Reading the question How would a developer who mostly fixed bugs for years at a company call out their contributions in their CV?, I wondered why this style of "contributions" in CVs is popular in different places. It's not popular where I live and I always wonder what the readers of those CVs in other places gain from it.
Example sentences might read:
- Developed software for warehouse transfers saving 15$ million in costs.
- Improved packaging algorithm to save thousands of man-hours of manual labor.
As a software developer, my experience is that we are not free agents that roam the company and pick projects based on what we perceive needs improvement. There is a Boss that delegates his wishes to a leader (Product Owner/TeamLead/Manager) that in turn makes developers on the team implement this project.

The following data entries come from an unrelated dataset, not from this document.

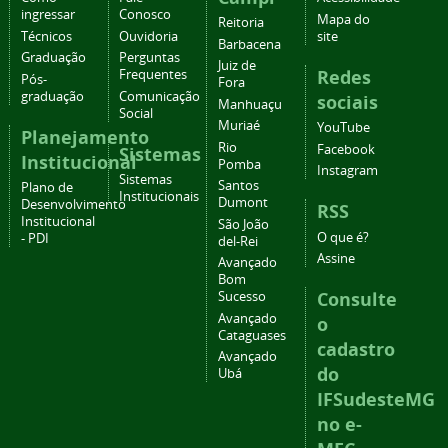
ingressar
Conosco
Mapa do
Reitoria
Técnicos
Ouvidoria
site
Barbacena
Graduação
Perguntas
Juiz de
Redes
Frequentes
Pós-
Fora
graduação
Comunicação
sociais
Manhuaçu
Social
Muriaé
YouTube
Planejamento
Rio
Facebook
Sistemas
Institucional
Pomba
Instagram
Sistemas
Santos
Plano de
Institucionais
Dumont
Desenvolvimento
RSS
Institucional
São João
O que é?
- PDI
del-Rei
Assine
Avançado
Bom
Consulte
Sucesso
Avançado
o
Cataguases
cadastro
Avançado
do
Ubá
IFSudesteMG
no e-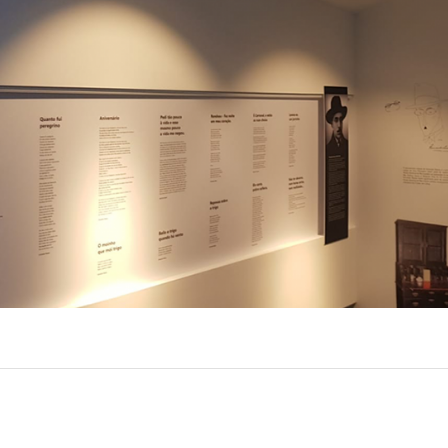
EXPOR
BÂTIME
R
(86)
R
(22)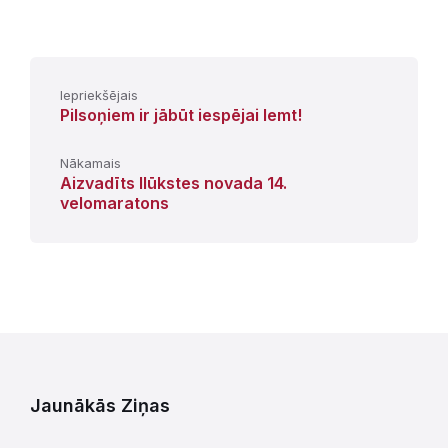
Iepriekšējais
Pilsoņiem ir jābūt iespējai lemt!
Nākamais
Aizvadīts Ilūkstes novada 14.
velomaratons
Jaunākās Ziņas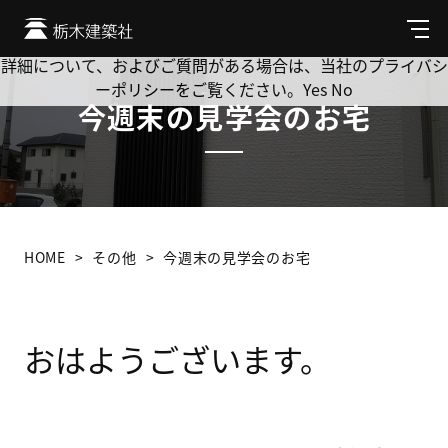
Cookie を使用して、お客様の活動を追跡してもよろしいです
か? 当社ではお客様のプライバシーを極めて重視しています。
メ
ニ
詳細について、およびご質問がある場合は、当社のプライバシ
ュ
ーポリシーをご覧ください。
Yes
No
ー
今週末の見学会のお宅
HOME
その他
今週末の見学会のお宅
おはようございます。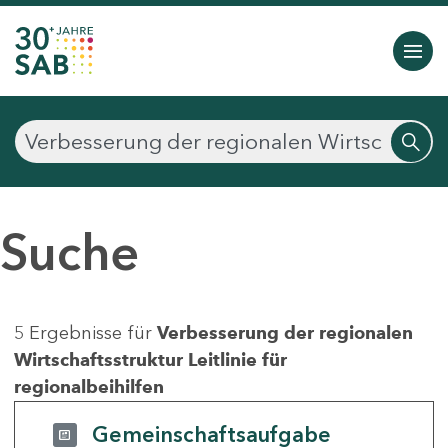
Suche
5 Ergebnisse für
Verbesserung der regionalen
Wirtschaftsstruktur Leitlinie für
regionalbeihilfen
Gemeinschaftsaufgabe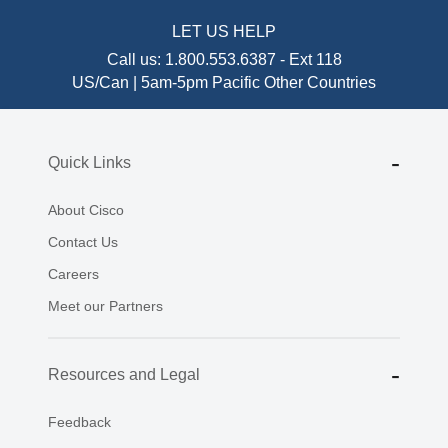
LET US HELP
Call us:
1.800.553.6387
-
Ext 118
US/Can | 5am-5pm Pacific
Other Countries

Even when the project is done, there is a non-zero chance that the project is canned for reasons absolutely outside the influence of developers or even leaders.

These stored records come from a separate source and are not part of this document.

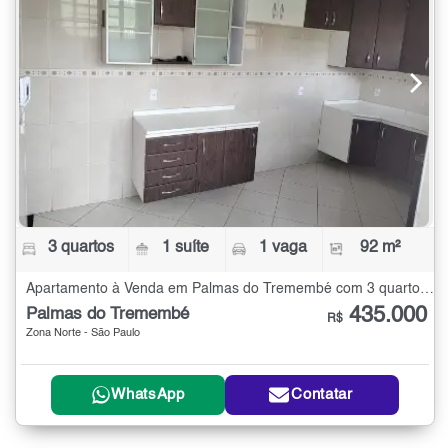
3 quartos
1 suíte
1 vaga
92 m²
Apartamento à Venda em Palmas do Tremembé com 3 quartos - 92 m²
435.000
Palmas do Tremembé
R$
Zona Norte - São Paulo
WhatsApp
Contatar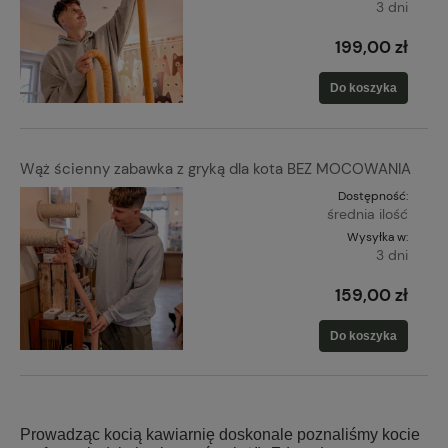
3 dni
199,00 zł
Do koszyka
Wąż ścienny zabawka z gryką dla kota BEZ MOCOWANIA
Dostępność:
średnia ilość
Wysyłka w:
3 dni
159,00 zł
Do koszyka
Prowadząc kocią kawiarnię doskonale poznaliśmy kocie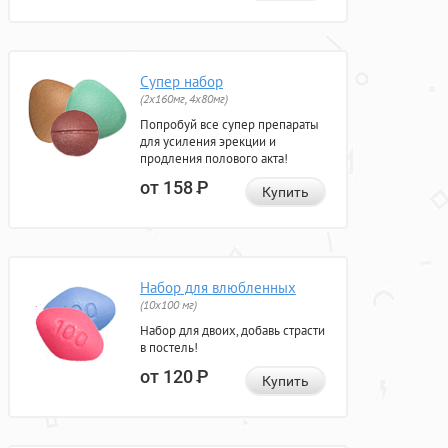
Супер набор
(2х160мг, 4х80мг)
Попробуй все супер препараты
для усиления эрекции и
продления полового акта!
от 158
Р
Купить
Набор для влюбленных
(10х100 мг)
Набор для двоих, добавь страсти
в постель!
от 120
Р
Купить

The success of the project itself is rarely a product of good or bad coding or generally speaking good or bad software development practices. There are too many factors that have nothing to do with the technicalities that influence the outcome heavily.
Also, individual contributions result in different outcomes based on company size. It's easy to save a huge corporate entity millions. You could probably do that buying cheaper toilet paper for a month. But lets assume it was done writing code. Writing the same code for a smaller company might only save a lot less. It was still the same quality of work. Whether the in-house software was distributed to 1.000.000 people or just 10 is nothing the developer could influence. In this example, even a developer half as good would have a bigger "contribution" by working at a bigger company.
Last but not least... I don't even know my contribution in exact quantities. Nobody tells me how much money my software just saved. Why would they, chances are I would immediately ask for a raise if I saw those numbers.
So back to my question. As a reader of CVs like that, what do you gain from reading such a CV? If you see somebody "saved the company a million dollars by doing X", how could you weight that against another candidate, assuming that neither of them actually has the power to make the decisions about X that lead to that savings?